14. Withdrawal of Consent

14.1 Marketing Communications

You can withdraw consent for marketing communications at any time through:

• Email Unsubscribe: Click the unsubscribe link at the bottom of any marketing email
• Account Settings: Update your communication preferences in your online account
• Customer Service: Contact our support team to opt out of specific communications
• SMS Opt-Out: Reply "STOP" to any promotional text message
• Phone Opt-Out: Request removal from our calling list during any promotional call

14.2 Account Deletion Process

To permanently delete your account and associated data:

1. Log into your account and go to Account Settings
2. Select "Delete Account" and confirm your identity
3. Review what data will be deleted and what may be retained for legal purposes
4. Confirm deletion - this action cannot be undone
5. Receive email confirmation of account deletion within 48 hours

Note: Some information may be retained as required by law for tax records, fraud prevention, or dispute resolution, even after account deletion.

15. Conclusion

At Punch pizza, protecting your privacy is not just a legal obligation—it's fundamental to building and maintaining trust with our customers. We are committed to transparency in our data practices and continuously improving our privacy protections.

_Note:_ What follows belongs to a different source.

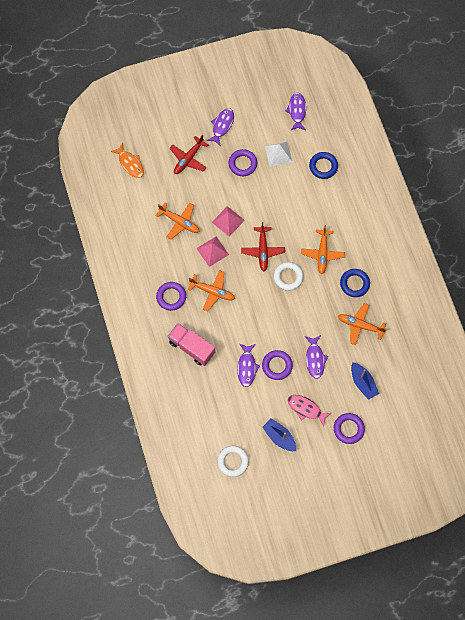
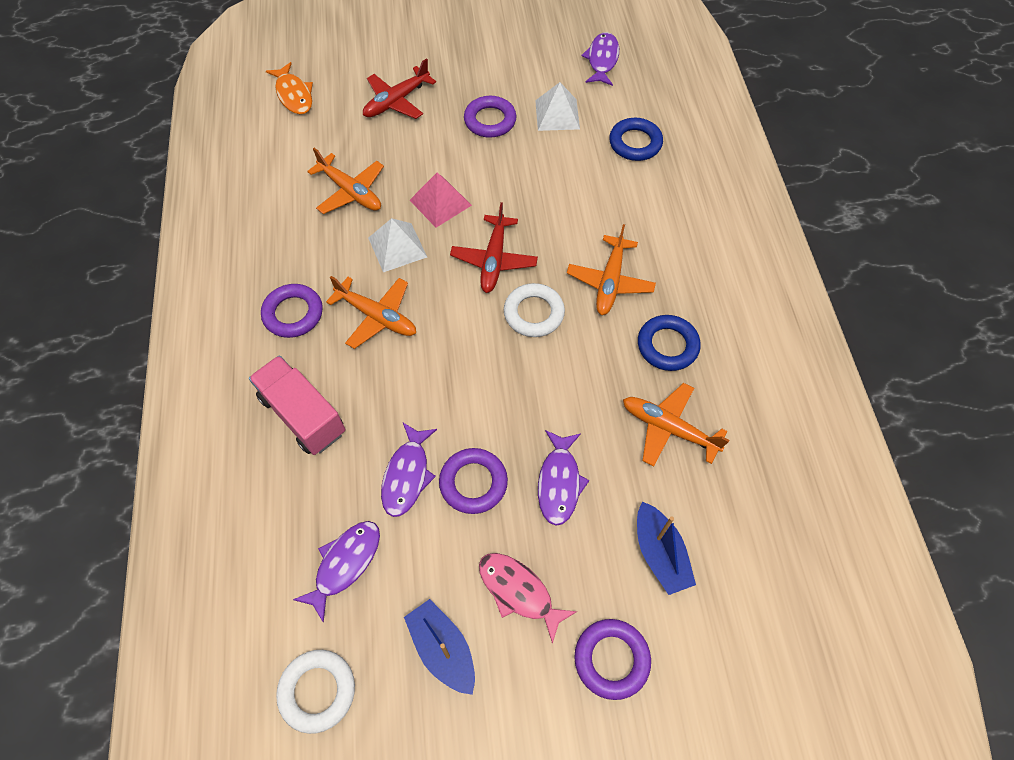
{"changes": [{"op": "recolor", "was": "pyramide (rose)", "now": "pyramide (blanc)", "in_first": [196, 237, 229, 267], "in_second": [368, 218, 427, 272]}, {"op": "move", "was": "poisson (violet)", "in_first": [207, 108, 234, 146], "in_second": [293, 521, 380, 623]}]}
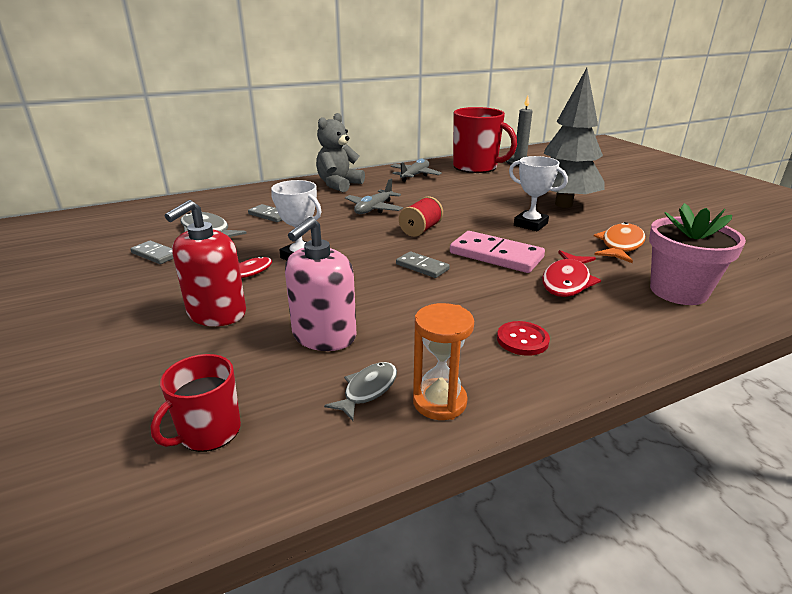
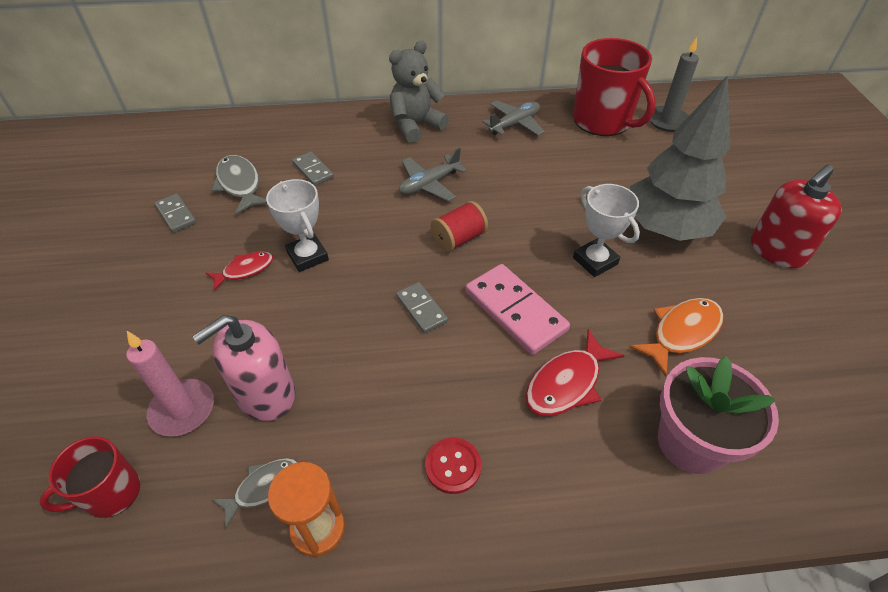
{"changes": [{"op": "move", "was": "distributeur de savon (rouge)", "in_first": [165, 200, 246, 326], "in_second": [751, 165, 842, 268]}, {"op": "insert", "now": "bougie (rose)", "in_second": [126, 331, 214, 437]}]}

Your trust is the foundation of our relationship, and we take seriously our responsibility to safeguard the personal information you share with us. We believe that excellent food service goes hand in hand with excellent data stewardship.

We encourage you to reach out with any questions or concerns about our privacy practices. Our team is here to help ensure you feel confident and comfortable with how we handle your information.

Thank you for choosing Punch pizza. We look forward to continuing to serve you with delicious food and the highest standards of privacy protection.

Remember to check this policy periodically for updates by reviewing the "Last Updated" date at the top of this page.